« Le déficit de culture constitutionnelle contribue au développement et à l’aggravation de la crise de la démocratie »

Projet de loi de financement de la Sécurité sociale ; articles 40, 47.1 et 49 alinéa 3 de la Constitution ; cavaliers budgétaires ; obstruction parlementaire ; motion de censure ; dissolution ; Conseil constitutionnel ; référendum d’initiative partagée ; promulgation de la loi, etc. Le vocabulaire juridique et constitutionnel s’est soudainement propagé au cours de la séquence politique sur les retraites ; citoyens et journalistes ont témoigné à cette occasion un rare intérêt pour notre texte constitutionnel.

Il est vrai que l’adoption d’une loi provoque rarement un tel enchaînement de procédures. Depuis plusieurs mois, la Constitution française est sortie du petit cercle des spécialistes. Elle est présente sur les plateaux télévisés, au comptoir des cafés et jusque dans les foyers des Français. Ce phénomène engage à renforcer le lien que nous entretenons avec elle, surtout si l’on compare avec nos voisins outre-Atlantique, qui glorifient leur texte fondateur.

L’absence ordinaire d’intérêt pour la Constitution est-elle un reste d’adoration révolutionnaire pour la loi, « expression de la volonté générale » ? Sans doute, mais la vie parlementaire ne fait malheureusement pas non plus l’objet d’un grand engouement, ce dont témoignent, entre autres, les taux d’abstention record de ces dernières années.

Quelle que soit la cause, la conséquence est, elle, sans appel : tant l’attachement émotionnel au texte constitutionnel que sa connaissance font défaut en France. Nous souffrons collectivement d’un déficit de culture constitutionnelle, ce qui n’est pas satisfaisant dans une démocratie digne de ce nom.

L’éducation civique prise au sérieux

Il est fondamental que chacun puisse comprendre le plus tôt possible des questions qui, bien que d’apparence technique, ont des incidences majeures sur la vie politique et le quotidien des Français. Les conséquences ne sont pas minces : outre le développement d’une culture de l’opinion (et parfois du complotisme), la prise de décision est de plus en plus perçue comme la chose des experts, ce qui contribue à renforcer l’inertie démocratique.

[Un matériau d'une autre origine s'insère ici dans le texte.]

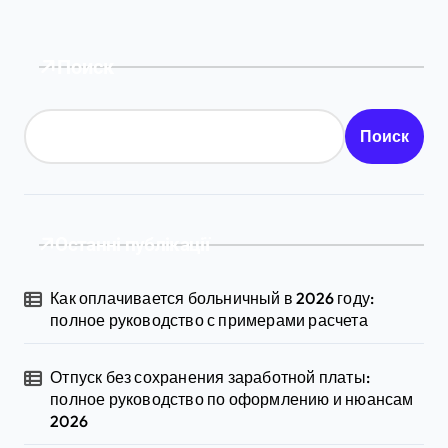
Поиск
Поиск
Останні публікації
Как оплачивается больничный в 2026 году:
полное руководство с примерами расчета
Отпуск без сохранения заработной платы:
полное руководство по оформлению и нюансам
2026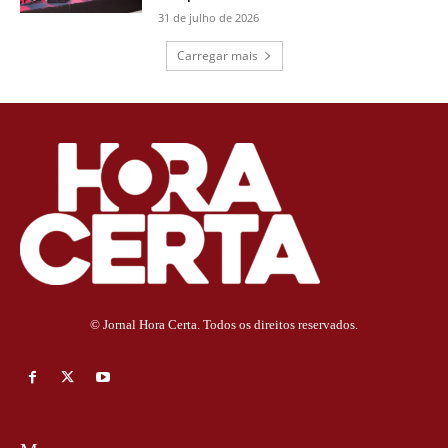
31 de julho de 2026
Carregar mais
© Jornal Hora Certa. Todos os direitos reservados.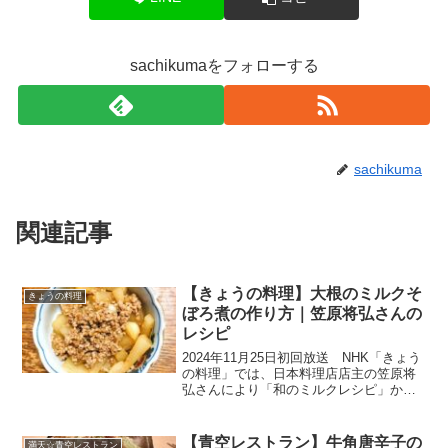
sachikumaをフォローする
sachikuma
関連記事
【きょうの料理】大根のミルクそ
きょうの料理
ぼろ煮の作り方｜笠原将弘さんの
レシピ
2024年11月25日初回放送 NHK「きょう
の料理」では、日本料理店店主の笠原将
弘さんにより「和のミルクレシピ」か
ら、『大根のミルクそぼろ煮』の作り方
を教えてもらいます。淡泊な大根に牛乳
をプラスすることで満足度アップ！煮汁
【青空レストラン】牛角唐辛子の
満天☆青空レストラン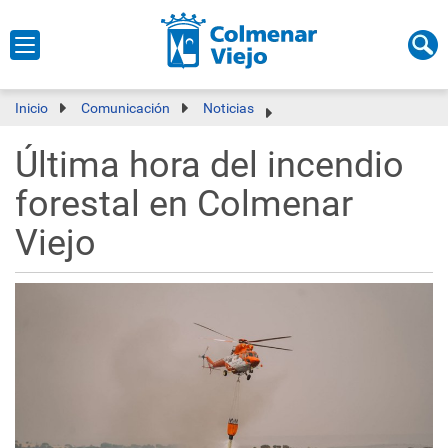
Inicio
Comunicación
Noticias
Última hora del incendio
forestal en Colmenar
Viejo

Ce faisant, le manque de culture constitutionnelle partagée contribue au développement et à l’aggravation de la crise de la démocratie, entravant notamment l’expression de la citoyenneté. Comme remède à cette crise, la plupart des observateurs avisés (citoyens, pouvoirs publics et universitaires) proposent de réformer les institutions et de renforcer la participation des citoyens, sans doute à juste titre. Il nous semble tout aussi important d’attirer l’attention sur un élément trop souvent absent du débat démocratique : la formation constitutionnelle des citoyens à l’école, et ce depuis le plus jeune âge.